▶ _Exercise description_
Only lines holding "teeth" are needed; copy each of them from the data below.

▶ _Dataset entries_
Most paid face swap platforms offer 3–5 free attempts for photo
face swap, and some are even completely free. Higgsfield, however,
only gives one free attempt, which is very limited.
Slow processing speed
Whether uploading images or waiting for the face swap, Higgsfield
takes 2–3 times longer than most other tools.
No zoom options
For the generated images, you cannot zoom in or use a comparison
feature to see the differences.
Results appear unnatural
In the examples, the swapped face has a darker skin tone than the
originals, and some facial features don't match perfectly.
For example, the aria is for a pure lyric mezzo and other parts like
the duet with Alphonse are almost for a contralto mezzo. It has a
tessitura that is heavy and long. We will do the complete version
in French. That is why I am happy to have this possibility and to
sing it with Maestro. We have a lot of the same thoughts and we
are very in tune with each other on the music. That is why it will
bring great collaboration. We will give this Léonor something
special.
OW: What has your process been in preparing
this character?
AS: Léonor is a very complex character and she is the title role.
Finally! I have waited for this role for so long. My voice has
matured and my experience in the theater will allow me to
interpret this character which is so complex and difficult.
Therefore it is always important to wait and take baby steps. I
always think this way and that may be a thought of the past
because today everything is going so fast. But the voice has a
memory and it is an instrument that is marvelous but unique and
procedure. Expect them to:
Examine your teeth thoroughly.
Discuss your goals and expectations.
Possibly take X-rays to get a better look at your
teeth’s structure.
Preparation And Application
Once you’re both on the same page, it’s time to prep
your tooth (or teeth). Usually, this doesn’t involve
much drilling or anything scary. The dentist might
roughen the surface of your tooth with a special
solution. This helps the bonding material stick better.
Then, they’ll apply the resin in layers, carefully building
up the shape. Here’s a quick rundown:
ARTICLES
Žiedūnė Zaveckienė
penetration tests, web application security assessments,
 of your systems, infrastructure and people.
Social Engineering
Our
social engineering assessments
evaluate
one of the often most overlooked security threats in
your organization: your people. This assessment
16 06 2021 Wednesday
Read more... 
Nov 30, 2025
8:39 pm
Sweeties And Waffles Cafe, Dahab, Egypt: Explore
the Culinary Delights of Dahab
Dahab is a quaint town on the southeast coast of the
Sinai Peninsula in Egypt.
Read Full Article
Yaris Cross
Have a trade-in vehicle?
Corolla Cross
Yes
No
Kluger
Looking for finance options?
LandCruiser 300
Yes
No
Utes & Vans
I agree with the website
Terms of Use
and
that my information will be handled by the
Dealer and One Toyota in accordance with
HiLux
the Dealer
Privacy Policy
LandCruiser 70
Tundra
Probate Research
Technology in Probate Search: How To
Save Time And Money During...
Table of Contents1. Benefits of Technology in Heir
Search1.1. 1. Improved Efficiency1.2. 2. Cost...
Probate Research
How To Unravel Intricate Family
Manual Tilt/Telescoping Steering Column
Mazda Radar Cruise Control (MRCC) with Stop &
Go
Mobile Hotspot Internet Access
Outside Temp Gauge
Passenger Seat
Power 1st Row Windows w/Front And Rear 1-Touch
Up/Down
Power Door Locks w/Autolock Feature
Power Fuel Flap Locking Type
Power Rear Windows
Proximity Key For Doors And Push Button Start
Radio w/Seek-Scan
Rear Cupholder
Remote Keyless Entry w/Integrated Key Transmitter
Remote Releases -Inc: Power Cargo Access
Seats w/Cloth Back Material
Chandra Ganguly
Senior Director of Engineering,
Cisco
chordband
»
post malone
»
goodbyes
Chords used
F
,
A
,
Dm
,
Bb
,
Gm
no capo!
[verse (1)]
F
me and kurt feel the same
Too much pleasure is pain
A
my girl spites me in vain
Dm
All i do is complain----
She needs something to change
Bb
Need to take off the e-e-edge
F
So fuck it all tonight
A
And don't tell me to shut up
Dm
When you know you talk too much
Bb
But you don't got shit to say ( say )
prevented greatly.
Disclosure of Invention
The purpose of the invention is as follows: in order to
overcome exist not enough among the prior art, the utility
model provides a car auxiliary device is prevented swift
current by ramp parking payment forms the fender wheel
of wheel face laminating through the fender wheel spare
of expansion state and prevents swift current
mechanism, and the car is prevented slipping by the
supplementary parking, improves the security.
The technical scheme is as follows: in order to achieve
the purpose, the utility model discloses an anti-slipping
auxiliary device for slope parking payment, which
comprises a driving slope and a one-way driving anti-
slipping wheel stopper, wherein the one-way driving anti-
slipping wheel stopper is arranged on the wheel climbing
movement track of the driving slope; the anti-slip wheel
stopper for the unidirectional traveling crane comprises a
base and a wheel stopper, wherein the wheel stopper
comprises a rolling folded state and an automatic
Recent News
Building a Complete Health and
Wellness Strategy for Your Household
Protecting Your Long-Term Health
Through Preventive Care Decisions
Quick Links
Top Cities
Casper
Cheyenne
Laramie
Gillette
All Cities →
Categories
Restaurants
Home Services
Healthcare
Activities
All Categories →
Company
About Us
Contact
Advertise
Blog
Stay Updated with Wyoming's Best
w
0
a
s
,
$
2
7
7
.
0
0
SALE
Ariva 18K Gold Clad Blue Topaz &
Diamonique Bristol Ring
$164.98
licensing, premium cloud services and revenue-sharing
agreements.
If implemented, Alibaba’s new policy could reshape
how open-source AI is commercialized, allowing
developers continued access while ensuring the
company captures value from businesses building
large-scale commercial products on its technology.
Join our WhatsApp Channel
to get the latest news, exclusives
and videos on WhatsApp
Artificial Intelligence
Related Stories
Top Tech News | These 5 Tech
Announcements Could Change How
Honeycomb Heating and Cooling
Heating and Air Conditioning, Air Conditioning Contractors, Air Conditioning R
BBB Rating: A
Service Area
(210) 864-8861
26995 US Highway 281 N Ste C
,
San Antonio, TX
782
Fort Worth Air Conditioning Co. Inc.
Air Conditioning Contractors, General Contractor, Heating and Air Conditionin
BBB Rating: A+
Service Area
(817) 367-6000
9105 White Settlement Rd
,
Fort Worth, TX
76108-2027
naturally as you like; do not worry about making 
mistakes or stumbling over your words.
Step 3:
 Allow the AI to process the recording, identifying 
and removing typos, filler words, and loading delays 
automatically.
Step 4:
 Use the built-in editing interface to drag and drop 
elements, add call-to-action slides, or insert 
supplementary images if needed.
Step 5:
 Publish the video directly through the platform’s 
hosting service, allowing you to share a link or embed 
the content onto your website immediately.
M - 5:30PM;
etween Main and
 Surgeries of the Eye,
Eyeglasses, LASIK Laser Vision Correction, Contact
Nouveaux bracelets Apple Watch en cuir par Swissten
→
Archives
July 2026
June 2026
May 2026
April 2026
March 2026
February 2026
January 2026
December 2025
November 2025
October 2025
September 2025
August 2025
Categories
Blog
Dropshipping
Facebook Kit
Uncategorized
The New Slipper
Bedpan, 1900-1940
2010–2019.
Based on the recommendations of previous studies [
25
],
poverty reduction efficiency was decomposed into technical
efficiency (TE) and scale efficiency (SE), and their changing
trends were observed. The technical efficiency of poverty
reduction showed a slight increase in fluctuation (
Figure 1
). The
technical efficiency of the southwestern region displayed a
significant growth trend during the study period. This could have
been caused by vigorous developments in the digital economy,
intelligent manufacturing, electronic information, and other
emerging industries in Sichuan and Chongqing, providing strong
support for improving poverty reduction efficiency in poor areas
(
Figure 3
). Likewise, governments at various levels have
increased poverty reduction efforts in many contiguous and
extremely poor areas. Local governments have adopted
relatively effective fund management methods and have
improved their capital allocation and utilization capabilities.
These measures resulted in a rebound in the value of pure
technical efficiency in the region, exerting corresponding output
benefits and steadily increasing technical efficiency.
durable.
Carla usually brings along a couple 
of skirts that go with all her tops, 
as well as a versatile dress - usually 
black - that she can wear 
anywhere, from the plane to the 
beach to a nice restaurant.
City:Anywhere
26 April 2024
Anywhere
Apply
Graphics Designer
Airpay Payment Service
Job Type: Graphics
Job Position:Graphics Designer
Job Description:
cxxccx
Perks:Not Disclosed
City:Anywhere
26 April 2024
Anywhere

▶ _Solution for this exercise_
Examine your teeth thoroughly.
teeth’s structure.
your tooth (or teeth). Usually, this doesn’t involve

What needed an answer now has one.